Owe no one anything, except to love each other, for the one who loves another has fulfilled the law (Romans 13:8).
Having purified your souls by your obedience to the truth for a sincere brotherly love, love one another earnestly from a pure heart (1 Peter 1:22).
Beloved, let us love one another, for love is from God, and whoever loves has been born of God and knows God (1 John 4:7).
But what does it mean to love others? Though there are many things that could be written, I just want to mention one idea that, for me, is important to consider. And it is this: be interested in others!!!
The idea of being interested in others moves loving others from the abstract to the concrete. For me, it’s easy to love others from a distance. To get up close however, is altogether different. To know another’s story and to be responsive to it is where love moves from the classroom to the field.
So how do we love and show interest in others? Here are a few thoughts…
1. Realize that people are interesting!
There are no boring people! I know that’s hard for some of us to imagine, but it’s true. C.S. Lewis writes that “there are no ordinary people. You have never talked to a mere mortal.” He reminds us that “the dullest and most uninteresting person you talk to may one day be a creature which, if you saw it now, you would strongly be tempted to worship, or else a horror and a corruption such as you now meet, if at all, only in a nightmare.”
2. Understand that it’s not all about you!
There is a tendency in us to find our jokes funnier, our stories more interesting, our days busier, and our pain and hurt more severe than those around us. So as a result, since we are the “life of the party,” its important that others make way for our schedules and listen to what we have to say.
We have to be reminded therefore, that we are not the center of the universe. God is! And since it’s not about us, but about Him, then humility should characterize our life. We should have the mind and attitude of Christ who gave himself up for us. Our lives should be one of self-sacrifice.
Paul wrote: Have this mind among yourselves, which is yours in Christ Jesus, who, though he was in the form of God, did not count equality with God a thing to be grasped, but emptied himself, by taking the form of a servant, being born in the likeness of men. And being found in human form, he humbled himself by becoming obedient to the point of death, even death on a cross (Phil. 2:5-8).
3. Ask “How ya doing?” and then listen!
When we ask how those around us how life is going for them, is it just chatter? I know many times asking “How are you?” can be a greeting in which we really do not expect an open and honest answer (Therefore, maybe we should come up with a different way of greeting others and save that question when we really desire a response).
As we do ask “How are you?” to others, however, are we ready to listen? And I mean really listen. I think we might be amazed at how many of those around us are just wanting to be heard. So listen to them. Be patient.

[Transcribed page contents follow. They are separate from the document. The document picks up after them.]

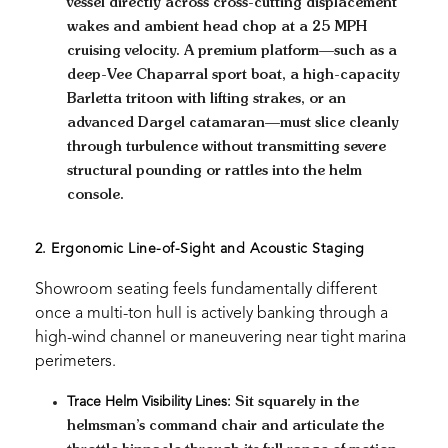
vessel directly across cross-cutting displacement
wakes and ambient head chop at a 25 MPH
cruising velocity. A premium platform—such as a
deep-Vee Chaparral sport boat, a high-capacity
Barletta tritoon with lifting strakes, or an
advanced Dargel catamaran—must slice cleanly
through turbulence without transmitting severe
structural pounding or rattles into the helm
console.
2. Ergonomic Line-of-Sight and Acoustic Staging
Showroom seating feels fundamentally different
once a multi-ton hull is actively banking through a
high-wind channel or maneuvering near tight marina
perimeters.
Trace Helm Visibility Lines:
Sit squarely in the
helmsman’s command chair and articulate the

Hear their stories.
4. Be careful not to devalue the response of others.
Have you ever had a conversation with someone and were excited to tell them something that had happened to you only to have them say, “Oh yeah, I’ve done that!” or “Yea, that happens to me all the time”?
Or, maybe you are talking about some calamity (maybe how you broke your arm) only to hear someone say, “Oh yeah! You think that’s bad, you should hear what happened to me!”

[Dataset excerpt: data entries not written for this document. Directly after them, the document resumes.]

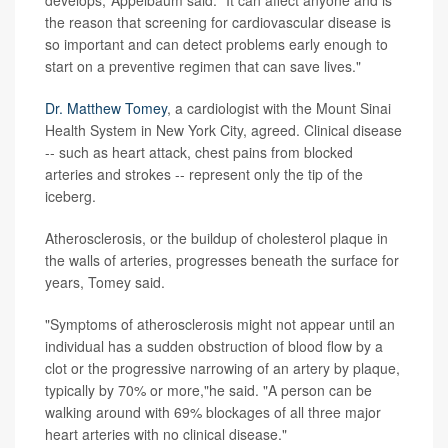
develops,"Appelbaum said. "It can affect anyone and is
the reason that screening for cardiovascular disease is
so important and can detect problems early enough to
start on a preventive regimen that can save lives."
Dr. Matthew Tomey
, a cardiologist with the Mount Sinai
Health System in New York City, agreed. Clinical disease
-- such as heart attack, chest pains from blocked
arteries and strokes -- represent only the tip of the
iceberg.
Atherosclerosis, or the buildup of cholesterol plaque in
the walls of arteries, progresses beneath the surface for
years, Tomey said.
"Symptoms of atherosclerosis might not appear until an
individual has a sudden obstruction of blood flow by a
clot or the progressive narrowing of an artery by plaque,
typically by 70% or more,"he said. "A person can be
walking around with 69% blockages of all three major
heart arteries with no clinical disease."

You probably have not only encountered such interjections by others, but have done them yourself. Our fallenness always seems to want to one-up everyone else and when we do, we devalue not just their story, but them. It’s as if we are saying to them, “Your story or what has happened to you is not that big of deal…at least not compared to my life.”
5. Pray for others.
You cannot love others without praying them. If you are really interested and concerned for those around you, praying is one of the best things you can do for them. This is not a revolutionary idea. Nonetheless, it is vital. Plus, when you pray for others, you might discover that you want to know more about them so you can pray more specifically.
Do nothing from selfish ambition or conceit, but in humility count others more significant than yourselves. Let each of you look not only to his own interests, but also to the interests of others (Philippians 2:3-4).